[Stored data]
Start of Block
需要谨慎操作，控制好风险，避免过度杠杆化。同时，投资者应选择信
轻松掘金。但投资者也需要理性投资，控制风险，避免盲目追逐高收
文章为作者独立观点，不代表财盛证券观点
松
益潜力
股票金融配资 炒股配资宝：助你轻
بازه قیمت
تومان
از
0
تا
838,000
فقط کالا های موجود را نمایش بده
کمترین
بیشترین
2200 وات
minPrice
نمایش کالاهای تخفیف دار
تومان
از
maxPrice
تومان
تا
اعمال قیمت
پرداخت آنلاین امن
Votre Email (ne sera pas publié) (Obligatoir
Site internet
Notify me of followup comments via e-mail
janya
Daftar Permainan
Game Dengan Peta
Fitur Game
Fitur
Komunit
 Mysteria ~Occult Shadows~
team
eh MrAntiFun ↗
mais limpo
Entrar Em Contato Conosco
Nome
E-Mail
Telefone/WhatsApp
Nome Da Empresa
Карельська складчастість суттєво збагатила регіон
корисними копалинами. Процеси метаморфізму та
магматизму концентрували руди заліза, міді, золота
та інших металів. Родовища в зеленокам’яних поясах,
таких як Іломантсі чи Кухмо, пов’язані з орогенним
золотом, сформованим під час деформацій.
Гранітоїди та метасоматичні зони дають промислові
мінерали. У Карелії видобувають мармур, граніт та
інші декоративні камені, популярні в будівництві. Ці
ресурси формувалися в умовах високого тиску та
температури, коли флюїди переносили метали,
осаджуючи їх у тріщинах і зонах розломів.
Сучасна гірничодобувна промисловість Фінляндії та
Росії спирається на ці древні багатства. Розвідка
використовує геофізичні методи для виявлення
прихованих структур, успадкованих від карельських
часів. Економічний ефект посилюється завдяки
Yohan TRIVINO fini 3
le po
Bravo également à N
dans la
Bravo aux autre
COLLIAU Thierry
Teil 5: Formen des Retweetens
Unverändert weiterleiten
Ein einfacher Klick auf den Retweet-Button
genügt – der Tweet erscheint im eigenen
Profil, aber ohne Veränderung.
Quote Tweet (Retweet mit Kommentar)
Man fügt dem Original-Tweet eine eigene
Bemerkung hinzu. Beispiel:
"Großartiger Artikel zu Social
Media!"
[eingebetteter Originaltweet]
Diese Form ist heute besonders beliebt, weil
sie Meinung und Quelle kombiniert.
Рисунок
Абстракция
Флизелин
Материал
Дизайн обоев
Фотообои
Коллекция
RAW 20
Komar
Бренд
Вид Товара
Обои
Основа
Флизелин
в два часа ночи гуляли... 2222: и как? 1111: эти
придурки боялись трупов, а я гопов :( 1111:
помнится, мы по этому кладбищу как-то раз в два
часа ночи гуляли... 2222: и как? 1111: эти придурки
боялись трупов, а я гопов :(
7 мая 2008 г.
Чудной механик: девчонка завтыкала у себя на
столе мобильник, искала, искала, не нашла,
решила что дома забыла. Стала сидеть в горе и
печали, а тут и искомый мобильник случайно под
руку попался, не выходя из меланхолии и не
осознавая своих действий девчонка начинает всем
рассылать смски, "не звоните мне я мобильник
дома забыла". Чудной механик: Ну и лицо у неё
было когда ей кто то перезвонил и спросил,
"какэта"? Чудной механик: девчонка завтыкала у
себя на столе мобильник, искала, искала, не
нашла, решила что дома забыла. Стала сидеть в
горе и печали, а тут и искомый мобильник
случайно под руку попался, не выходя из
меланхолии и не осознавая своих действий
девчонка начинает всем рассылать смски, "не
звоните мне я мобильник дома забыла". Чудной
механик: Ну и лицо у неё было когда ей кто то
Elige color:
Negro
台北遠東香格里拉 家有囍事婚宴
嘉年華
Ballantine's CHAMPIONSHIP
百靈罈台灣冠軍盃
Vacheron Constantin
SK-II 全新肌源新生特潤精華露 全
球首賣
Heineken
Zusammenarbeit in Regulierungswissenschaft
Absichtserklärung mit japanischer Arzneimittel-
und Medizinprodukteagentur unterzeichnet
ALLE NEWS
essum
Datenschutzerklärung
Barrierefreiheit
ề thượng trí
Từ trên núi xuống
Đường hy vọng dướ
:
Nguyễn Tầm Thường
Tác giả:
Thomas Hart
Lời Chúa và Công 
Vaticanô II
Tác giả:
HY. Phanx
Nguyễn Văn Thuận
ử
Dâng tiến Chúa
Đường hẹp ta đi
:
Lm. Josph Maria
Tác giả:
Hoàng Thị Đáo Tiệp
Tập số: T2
End of Block
Work instructions: Turn every line of the records into a JSON list of strings, with one string per line and no blank lines.

Worked solution:
[
  "需要谨慎操作，控制好风险，避免过度杠杆化。同时，投资者应选择信",
  "轻松掘金。但投资者也需要理性投资，控制风险，避免盲目追逐高收",
  "文章为作者独立观点，不代表财盛证券观点",
  "松",
  "益潜力",
  "股票金融配资 炒股配资宝：助你轻",
  "بازه قیمت",
  "تومان",
  "از",
  "0",
  "تا",
  "838,000",
  "فقط کالا های موجود را نمایش بده",
  "کمترین",
  "بیشترین",
  "2200 وات",
  "minPrice",
  "نمایش کالاهای تخفیف دار",
  "تومان",
  "از",
  "maxPrice",
  "تومان",
  "تا",
  "اعمال قیمت",
  "پرداخت آنلاین امن",
  "Votre Email (ne sera pas publié) (Obligatoir",
  "Site internet",
  "Notify me of followup comments via e-mail",
  "janya",
  "Daftar Permainan",
  "Game Dengan Peta",
  "Fitur Game",
  "Fitur",
  "Komunit",
  " Mysteria ~Occult Shadows~",
  "team",
  "eh MrAntiFun ↗",
  "mais limpo",
  "Entrar Em Contato Conosco",
  "Nome",
  "E-Mail",
  "Telefone/WhatsApp",
  "Nome Da Empresa",
  "Карельська складчастість суттєво збагатила регіон",
  "корисними копалинами. Процеси метаморфізму та",
  "магматизму концентрували руди заліза, міді, золота",
  "та інших металів. Родовища в зеленокам’яних поясах,",
  "таких як Іломантсі чи Кухмо, пов’язані з орогенним",
  "золотом, сформованим під час деформацій.",
  "Гранітоїди та метасоматичні зони дають промислові",
  "мінерали. У Карелії видобувають мармур, граніт та",
  "інші декоративні камені, популярні в будівництві. Ці",
  "ресурси формувалися в умовах високого тиску та",
  "температури, коли флюїди переносили метали,",
  "осаджуючи їх у тріщинах і зонах розломів.",
  "Сучасна гірничодобувна промисловість Фінляндії та",
  "Росії спирається на ці древні багатства. Розвідка",
  "використовує геофізичні методи для виявлення",
  "прихованих структур, успадкованих від карельських",
  "часів. Економічний ефект посилюється завдяки",
  "Yohan TRIVINO fini 3",
  "le po",
  "Bravo également à N",
  "dans la",
  "Bravo aux autre",
  "COLLIAU Thierry",
  "Teil 5: Formen des Retweetens",
  "Unverändert weiterleiten",
  "Ein einfacher Klick auf den Retweet-Button",
  "genügt – der Tweet erscheint im eigenen",
  "Profil, aber ohne Veränderung.",
  "Quote Tweet (Retweet mit Kommentar)",
  "Man fügt dem Original-Tweet eine eigene",
  "Bemerkung hinzu. Beispiel:",
  "\"Großartiger Artikel zu Social",
  "Media!\"",
  "[eingebetteter Originaltweet]",
  "Diese Form ist heute besonders beliebt, weil",
  "sie Meinung und Quelle kombiniert.",
  "Рисунок",
  "Абстракция",
  "Флизелин",
  "Материал",
  "Дизайн обоев",
  "Фотообои",
  "Коллекция",
  "RAW 20",
  "Komar",
  "Бренд",
  "Вид Товара",
  "Обои",
  "Основа",
  "Флизелин",
  "в два часа ночи гуляли... 2222: и как? 1111: эти",
  "придурки боялись трупов, а я гопов :( 1111:",
  "помнится, мы по этому кладбищу как-то раз в два",
  "часа ночи гуляли... 2222: и как? 1111: эти придурки",
  "боялись трупов, а я гопов :(",
  "7 мая 2008 г.",
  "Чудной механик: девчонка завтыкала у себя на",
  "столе мобильник, искала, искала, не нашла,",
  "решила что дома забыла. Стала сидеть в горе и",
  "печали, а тут и искомый мобильник случайно под",
  "руку попался, не выходя из меланхолии и не",
  "осознавая своих действий девчонка начинает всем",
  "рассылать смски, \"не звоните мне я мобильник",
  "дома забыла\". Чудной механик: Ну и лицо у неё",
  "было когда ей кто то перезвонил и спросил,",
  "\"какэта\"? Чудной механик: девчонка завтыкала у",
  "себя на столе мобильник, искала, искала, не",
  "нашла, решила что дома забыла. Стала сидеть в",
  "горе и печали, а тут и искомый мобильник",
  "случайно под руку попался, не выходя из",
  "меланхолии и не осознавая своих действий",
  "девчонка начинает всем рассылать смски, \"не",
  "звоните мне я мобильник дома забыла\". Чудной",
  "механик: Ну и лицо у неё было когда ей кто то",
  "Elige color:",
  "Negro",
  "台北遠東香格里拉 家有囍事婚宴",
  "嘉年華",
  "Ballantine's CHAMPIONSHIP",
  "百靈罈台灣冠軍盃",
  "Vacheron Constantin",
  "SK-II 全新肌源新生特潤精華露 全",
  "球首賣",
  "Heineken",
  "Zusammenarbeit in Regulierungswissenschaft",
  "Absichtserklärung mit japanischer Arzneimittel-",
  "und Medizinprodukteagentur unterzeichnet",
  "ALLE NEWS",
  "essum",
  "Datenschutzerklärung",
  "Barrierefreiheit",
  "ề thượng trí",
  "Từ trên núi xuống",
  "Đường hy vọng dướ",
  ":",
  "Nguyễn Tầm Thường",
  "Tác giả:",
  "Thomas Hart",
  "Lời Chúa và Công ",
  "Vaticanô II",
  "Tác giả:",
  "HY. Phanx",
  "Nguyễn Văn Thuận",
  "ử",
  "Dâng tiến Chúa",
  "Đường hẹp ta đi",
  ":",
  "Lm. Josph Maria",
  "Tác giả:",
  "Hoàng Thị Đáo Tiệp",
  "Tập số: T2"
]